Slide 4: Suppose we examine a sample of 300 children. Here are our results organized in a contingency
table, our sample size, n equals 300, there were 120 Females, 12 who were left handed; 180 Males, 24
of them were left handed.
Slide 5: The chi-square tests for the difference between two proportions. Our null hypothesis is that
the population proportion of females who are left handed is equal to the population proportion of
males who are left handed. So the null hypothesis is written pi 1 = pi2 and the alternative is that they are
not equal. In other words the two proportions are not the same.
If the null hypothesis is true, then the proportion of left-handed females should be the same as the
proportion of left-handed males.
Slide 6: The Chi-square test statistic is the sum of the observed frequency minus the expected frequency
if the null were true that value squared that value divided by the expected frequency. A chi square test
for a 2 by 2 case has 1 degree of freedom and we assume that each cell in the contingency table has
expected frequency of at least 5.
Slide 7: The chi- square test statistic approximately follows a chi-square distribution with one degree of
freedom.

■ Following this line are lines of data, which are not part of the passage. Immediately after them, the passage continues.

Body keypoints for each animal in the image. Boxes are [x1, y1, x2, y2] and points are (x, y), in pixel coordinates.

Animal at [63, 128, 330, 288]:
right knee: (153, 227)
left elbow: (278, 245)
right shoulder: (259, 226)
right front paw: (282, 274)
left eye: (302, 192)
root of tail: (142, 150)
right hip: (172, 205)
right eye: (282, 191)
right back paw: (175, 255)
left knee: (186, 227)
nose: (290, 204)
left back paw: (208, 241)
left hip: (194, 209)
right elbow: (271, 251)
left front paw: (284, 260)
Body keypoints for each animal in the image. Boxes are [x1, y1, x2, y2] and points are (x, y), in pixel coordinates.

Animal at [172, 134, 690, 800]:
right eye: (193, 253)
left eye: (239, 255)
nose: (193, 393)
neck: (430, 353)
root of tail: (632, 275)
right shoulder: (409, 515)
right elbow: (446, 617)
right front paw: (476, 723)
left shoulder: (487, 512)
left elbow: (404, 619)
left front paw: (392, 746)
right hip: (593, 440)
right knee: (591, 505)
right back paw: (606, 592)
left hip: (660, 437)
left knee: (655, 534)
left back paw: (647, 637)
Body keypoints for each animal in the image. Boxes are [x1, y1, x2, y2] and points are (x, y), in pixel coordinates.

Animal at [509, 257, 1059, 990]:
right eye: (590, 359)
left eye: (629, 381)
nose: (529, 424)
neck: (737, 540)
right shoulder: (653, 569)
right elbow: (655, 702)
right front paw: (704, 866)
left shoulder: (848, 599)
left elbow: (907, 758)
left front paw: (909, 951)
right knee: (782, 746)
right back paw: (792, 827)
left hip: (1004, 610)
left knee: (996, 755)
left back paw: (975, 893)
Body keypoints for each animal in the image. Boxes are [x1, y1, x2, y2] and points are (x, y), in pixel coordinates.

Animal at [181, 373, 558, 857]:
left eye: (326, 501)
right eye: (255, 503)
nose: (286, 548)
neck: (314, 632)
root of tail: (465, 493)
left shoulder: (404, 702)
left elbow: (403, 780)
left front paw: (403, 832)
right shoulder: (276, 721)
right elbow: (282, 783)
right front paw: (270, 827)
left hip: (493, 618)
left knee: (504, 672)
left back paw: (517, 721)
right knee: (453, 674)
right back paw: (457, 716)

If the chi-square statistic is greater than our critical chi-square then we reject the null
hypothesis, otherwise, we do not reject H0.
Slide 8: Let’s go back to our example, and calculate the overall proportion. The overall proportion,
denoted p bar is the number of observations for each of the characteristics divided by the sum of the
two sample sizes. So the overall proportion is: 12 females and 24 males were left handed. We sampled
120 Females and 180 males. So based on all 300 children the proportion of left handers is 0.12, or 12
percent.
Slide 9: To calculate the expected frequency for left handed females, multiply the average proportion
left handed, p bar by the total number of females. We do the same thing for the males. So If the two
proportions are equal, then: the Probability of Left Handed given it was a Female equals the probability
that of being Left Handed given the person was a male equals 0.12. In other words, gender does not
have an effect on the likelihood that a person is left-handed. So we would expect .12 times 120 equals
14.4 females to be left handed and .12 times 180 equal to 21.6 males to be left handed.
Slide 10: If you calculated all of the expected values, for each of the variable you would get the
following results.
Slide 11: Once we have the expected frequency we can now calculate the chi-square statistic. So it is
our observed frequency for female –left handed, 12 minus the expected value 14.4 that difference
squared divided by the expected value 14.4 plus the next proportion, the number of females right
handed,108 minus the expected value 105.6 that difference squared divided by the expected frequency
105.6 then you continues to add the results of the males. This gives you a chi-square value of .7576.
Slide 12: Our test statistic is 0.7576 which is greater than our critical chi square of 3.841 at alpha of .05,
so we do not reject H not and conclude that there is not sufficient evidence that the two proportions are
different at = 0.05.
Slide 13: Here’s how we would calculate it in Excel. You want to create your contingency table. Then
create your expected frequency table. If it’s easier you can then create the observed minus the
expected table. Then you want to calculate the difference squared divided by the expected table shown
here. The degrees of freedom are equal to the number of rows -1 times the number of columns -1. You
then want to use the chi-square inverse right tailed function with parameters equal to alpha and the
degrees of freedom. To determine your chi square test statistic you need to use the chi-square test
statistic you need to sum the following table. The p-value is the chi square distribution right tailed
function except instead of alpha you use the test statistic. This gives you are p-value of .3841. So based
on the fact that the test statistic .7576 is less than the critical value we do not reject the null. Also you
can base it on the p-value. Since the p-value of .3841 is greater than alpha we do not the null and
conclude that there is not sufficient evidence that the two proportions are different at = 0.05.